## PROBLEM A
Answer these questions from the Bitcoin passage:
(i)
What name does it give to the practical use cases that have arisen?
(ii)
How many transactions per second can the Bitcoin network handle?
(iii)
Which off-chain solution does it name?
## PROBLEM B
Translate this sentence from the Bitcoin passage into Spanish: "Actual monetary value can be transferred between two strangers, and this transfer can be demonstrably, indisputably verified, without requiring the blessing of any other person or entity."

## SELECTED EXTRACT

%%

What now? Is this a slow death spiral, signalling the sad end of Satoshi Nakamoto’s dream and the motley crew of plucky cryptoheroes who defend it? Or is something interesting happening beneath this sheen of despair and decay?
The answer is: possibly neither, probably the latter, almost certainly not the former. The searching-for-the-new-new-thing, what-have-you-done-for-me-lately mindset of so much of the tech industry tends to equate a period of slow grinding with stagnation and death. This is not so. The quixotic quest for the cryptocurrency “killer app” — one that will bring widespread, mainstream usage — continues, and won’t succeed any time soon; but, meanwhile, a whole panoply of interesting and practical use cases has arisen. Call them “maimer apps.” They include:
Permissionless digital money
This is the raison d’etre of Bitcoin itself, of course, and let’s not lose sight of the fact that it remains a remarkable accomplishment. Actual monetary value can be transferred between two strangers, and this transfer can be demonstrably, indisputably verified, without requiring the blessing of any other person or entity. That’s pretty amazing, and in many contexts — international money transfers, hedging for residents of high-inflation nations — extremely useful. (Which is maybe why Bitcoin has risen above $1,000 in value, though I caution against attributing too much significance to this; in the long run, lower volatility, not higher value, is what’s important.)
…But it’s not a killer app. And even if everyone in the world wanted to use Bitcoin — a very big if, given the irrevocability of such transactions — they couldn’t, because the Bitcoin network can only handle six transactions per second. The ongoing civil war is about the best way to deal with this restriction. There also are proposals for off-chain solutions, such as the Lightning Network, which would support a vastly larger number of transactions that are only occasionally compiled and written to the master Bitcoin blockchain; this does, however, (currently) seem a bit like a solution looking for a problem. Still, permissionless digital money is a big deal, and is enough all by itself to ensure that Bitcoin and cryptocurrencies won’t be going away any time soon.

%%

## Camera-frame cuboid estimates
%%

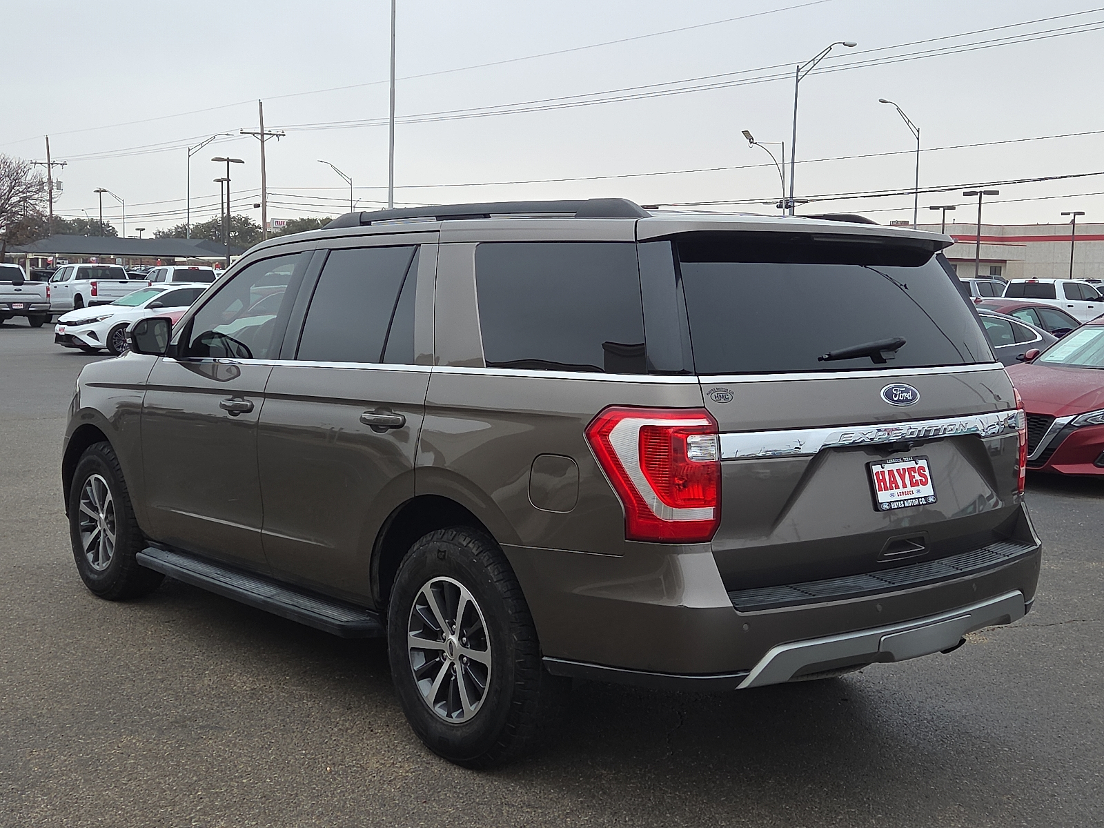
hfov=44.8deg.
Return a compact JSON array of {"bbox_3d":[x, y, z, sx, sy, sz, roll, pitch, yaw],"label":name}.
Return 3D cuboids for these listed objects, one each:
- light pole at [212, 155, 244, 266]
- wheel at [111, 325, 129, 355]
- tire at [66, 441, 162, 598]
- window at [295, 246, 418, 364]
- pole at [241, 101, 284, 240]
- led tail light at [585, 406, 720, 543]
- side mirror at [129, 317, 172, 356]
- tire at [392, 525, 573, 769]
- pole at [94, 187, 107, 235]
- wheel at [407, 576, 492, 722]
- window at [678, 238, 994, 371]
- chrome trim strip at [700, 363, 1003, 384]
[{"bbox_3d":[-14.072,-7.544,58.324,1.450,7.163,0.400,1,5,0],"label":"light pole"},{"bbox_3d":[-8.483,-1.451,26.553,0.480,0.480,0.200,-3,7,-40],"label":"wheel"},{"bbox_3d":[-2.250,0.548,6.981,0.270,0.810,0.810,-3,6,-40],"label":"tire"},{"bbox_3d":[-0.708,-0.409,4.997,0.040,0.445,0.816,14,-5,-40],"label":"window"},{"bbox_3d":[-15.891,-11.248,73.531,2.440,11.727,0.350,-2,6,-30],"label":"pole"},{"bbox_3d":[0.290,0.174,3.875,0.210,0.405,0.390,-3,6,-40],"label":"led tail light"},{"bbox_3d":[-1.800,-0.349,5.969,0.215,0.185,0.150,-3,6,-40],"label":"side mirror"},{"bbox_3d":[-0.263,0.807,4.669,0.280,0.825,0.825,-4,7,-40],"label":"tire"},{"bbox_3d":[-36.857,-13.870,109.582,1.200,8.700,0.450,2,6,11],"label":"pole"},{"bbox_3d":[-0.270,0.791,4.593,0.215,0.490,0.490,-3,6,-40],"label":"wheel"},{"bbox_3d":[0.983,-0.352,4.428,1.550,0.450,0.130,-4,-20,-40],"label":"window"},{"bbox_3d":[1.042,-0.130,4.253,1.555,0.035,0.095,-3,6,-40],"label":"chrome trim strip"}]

%%
%%

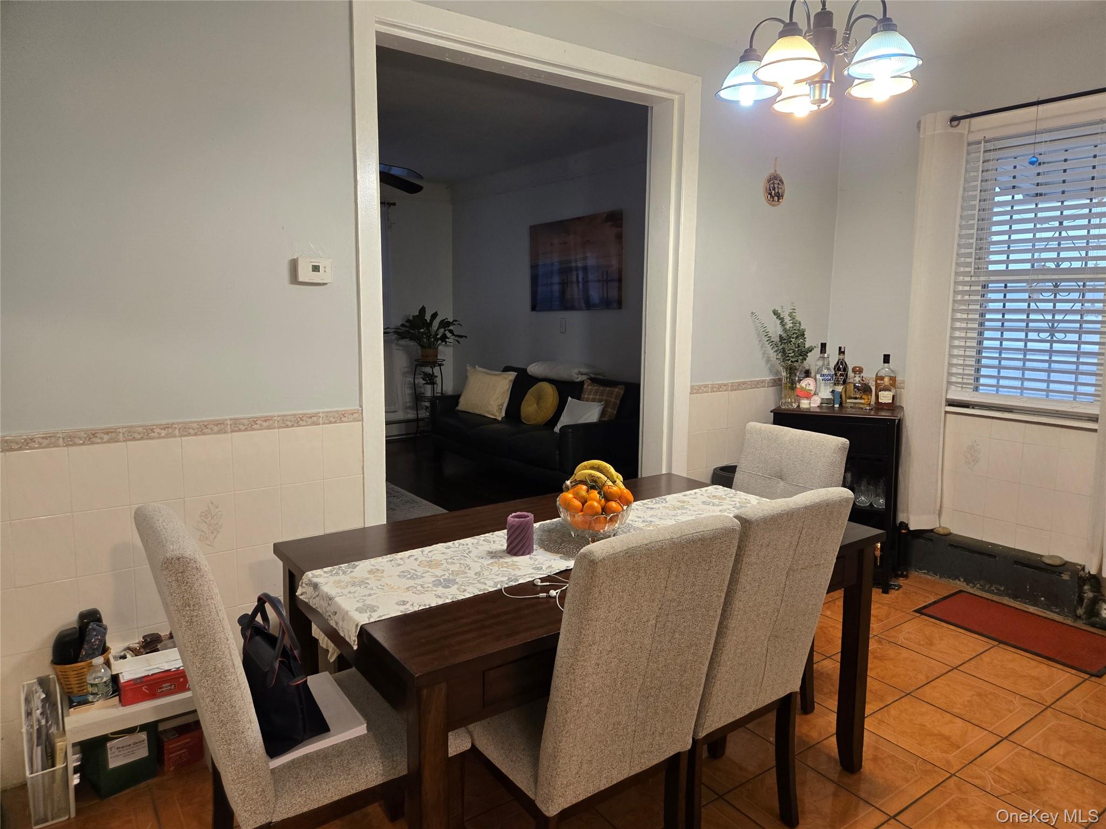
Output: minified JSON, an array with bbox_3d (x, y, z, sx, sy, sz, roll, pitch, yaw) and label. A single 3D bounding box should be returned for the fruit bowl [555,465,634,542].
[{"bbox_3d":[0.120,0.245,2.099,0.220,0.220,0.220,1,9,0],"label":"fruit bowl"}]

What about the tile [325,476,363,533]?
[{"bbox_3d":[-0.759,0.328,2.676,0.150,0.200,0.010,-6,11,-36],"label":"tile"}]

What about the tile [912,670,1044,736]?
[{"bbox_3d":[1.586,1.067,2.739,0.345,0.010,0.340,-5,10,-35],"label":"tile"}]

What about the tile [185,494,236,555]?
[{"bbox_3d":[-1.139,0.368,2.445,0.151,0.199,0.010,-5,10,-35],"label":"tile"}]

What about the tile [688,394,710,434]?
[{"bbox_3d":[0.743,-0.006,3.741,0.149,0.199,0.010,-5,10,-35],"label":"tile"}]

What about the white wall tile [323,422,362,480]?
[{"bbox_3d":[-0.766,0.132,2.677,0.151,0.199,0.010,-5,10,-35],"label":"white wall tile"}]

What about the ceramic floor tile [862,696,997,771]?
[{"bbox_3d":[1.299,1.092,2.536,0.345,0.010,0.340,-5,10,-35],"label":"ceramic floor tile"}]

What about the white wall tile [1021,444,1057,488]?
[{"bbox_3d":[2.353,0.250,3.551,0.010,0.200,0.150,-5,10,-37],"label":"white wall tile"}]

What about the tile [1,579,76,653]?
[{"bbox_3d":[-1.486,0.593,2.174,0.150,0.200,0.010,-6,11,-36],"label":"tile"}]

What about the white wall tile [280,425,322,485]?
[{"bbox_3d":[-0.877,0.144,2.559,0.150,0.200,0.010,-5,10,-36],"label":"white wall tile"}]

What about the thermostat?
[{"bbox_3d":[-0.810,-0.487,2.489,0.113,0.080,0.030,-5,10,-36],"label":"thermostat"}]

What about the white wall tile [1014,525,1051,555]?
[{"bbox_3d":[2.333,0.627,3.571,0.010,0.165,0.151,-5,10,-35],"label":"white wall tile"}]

%%

## EXERCISE SOLUTION A
(i) "Maimer apps"
(ii) Six
(iii) The Lightning Network

## EXERCISE SOLUTION B
Se puede transferir valor monetario real entre dos desconocidos, y esta transferencia puede verificarse de forma demostrable e indiscutible, sin necesitar la bendición de ninguna otra persona o entidad.